# Newbie Sous vide questions



## hangmanli (Feb 6, 2021)

Hey folks,  

I got an InkBird wifi Sous vide for Christmas.  I bought an Anonova Sous vide container and it arrived a few days ago.  I’ve watched a bunch of videos on YouTube  (Sous vide everything)

I have a lot of different cuts of venison to try doing in SV.   Is there are rule of thumb of how many hours and what temperature a venison roast should require? This particular roast right now is about 2 1/2 pounds.  We plan on seasoning it and then vacuum sealing it.

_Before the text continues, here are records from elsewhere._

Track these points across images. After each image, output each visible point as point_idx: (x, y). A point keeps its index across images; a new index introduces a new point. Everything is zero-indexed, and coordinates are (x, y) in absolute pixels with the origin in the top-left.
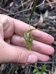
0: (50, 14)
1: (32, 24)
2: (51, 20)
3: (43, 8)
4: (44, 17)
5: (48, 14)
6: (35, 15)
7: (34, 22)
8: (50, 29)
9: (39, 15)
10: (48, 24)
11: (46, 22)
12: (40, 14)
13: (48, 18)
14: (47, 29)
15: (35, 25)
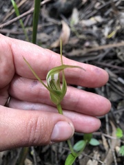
0: (83, 15)
1: (48, 44)
2: (87, 27)
4: (71, 25)
5: (79, 16)
6: (51, 24)
7: (52, 40)
8: (88, 47)
9: (59, 23)
10: (82, 37)
11: (77, 34)
12: (60, 19)
13: (81, 24)
14: (82, 49)
15: (55, 45)
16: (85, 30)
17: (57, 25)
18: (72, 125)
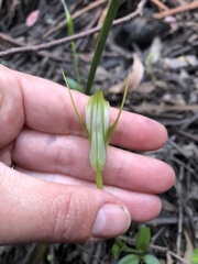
0: (168, 50)
1: (105, 86)
2: (171, 70)
3: (143, 29)
4: (147, 63)
5: (162, 51)
6: (115, 54)
7: (113, 80)
8: (169, 103)
9: (129, 56)
10: (161, 84)
11: (154, 79)
12: (131, 50)
13: (163, 63)
14: (158, 104)
15: (116, 89)
16: (168, 74)
17: (124, 58)
18: (127, 211)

Thanks for any helpful advice!


----------



## SmokinEdge (Feb 6, 2021)

160* is the temp for wild meat.


----------



## hangmanli (Feb 6, 2021)

SmokinEdge said:


> 160* is the temp for wild meat.



how long for the cook time?


----------



## SmokinEdge (Feb 6, 2021)

Well, what do you want? If you want a medium rare roast, you need to pasteurize it at no less than 131* for about 24hr. If you just want it cooked, 160* for 4hr will do. The higher temp makes dryer meat, but you eat faster. The 131* is more juicy but takes longer.


----------



## hangmanli (Feb 7, 2021)

SmokinEdge said:


> Well, what do you want? If you want a medium rare roast, you need to pasteurize it at no less than 131* for about 24hr. If you just want it cooked, 160* for 4hr will do. The higher temp makes dryer meat, but you eat faster. The 131* is more juicy but takes longer.



thanks for the info!  Medium rare is how we like all venison.   We seasoned the roast last night and vacuum sealed it in a bag.   We are going to start it around 5 PM later today for Monday nights dinner.   I know that I have to sear it in a cast iron pan afterwards (oil and butter) .   That should only take a few minutes.

by the way how long do you folks let something like this marinate before putting it in the sous vide container?


----------



## SmokinEdge (Feb 7, 2021)

On venison I don’t at all. The salt extracts moisture. Not good for venison. Some don’t salt until right before the sear. You will just have to find what works for you. With salt in the bag, you get some nice juice in the bag that can be made to gravy or au jus.

post up the results and you’re experience.


----------



## hangmanli (Feb 7, 2021)

We just set the temperature to 131 and the timer for 24 hours.  Thanks for all the helpful information!   I will post some photos of the finished result tomorrow around dinner time.


----------



## SmokinEdge (Feb 7, 2021)

I’m sure you will be pleased.


----------



## hangmanli (Feb 8, 2021)




----------



## hangmanli (Feb 8, 2021)

Oh this was so good!   Thanks for all the help!


----------



## SmokinEdge (Feb 8, 2021)

hangmanli

Looks delicious for sure and juicy.


----------



## Fish'nSmoke (Feb 9, 2021)

When you say for pasteurization for medium rare is 131° for 24 hours, is that set it at 131° and let it go for that long or once it is up to 131° internal temp cook for 24 hours?


----------



## SmokinEdge (Feb 9, 2021)

Is the meat frozen, refrigerated, or fresh? Meat temp does matter, but the pasteurization table accounts for refrigerated meat temp up to pasteurization temp and time. Also the thickness of the meat is what matters . Not weight or length.

Here is Baldwin’s pasteurization table for poultry. It goes a little longer on time than beef, pork, lamb, but that is just added insurance for food safety. Also the longer cook times provide tenderization to the meat. For example, beef chuck roast cooked 131 or 135 for 48 hours, is very close to prime rib roast.


----------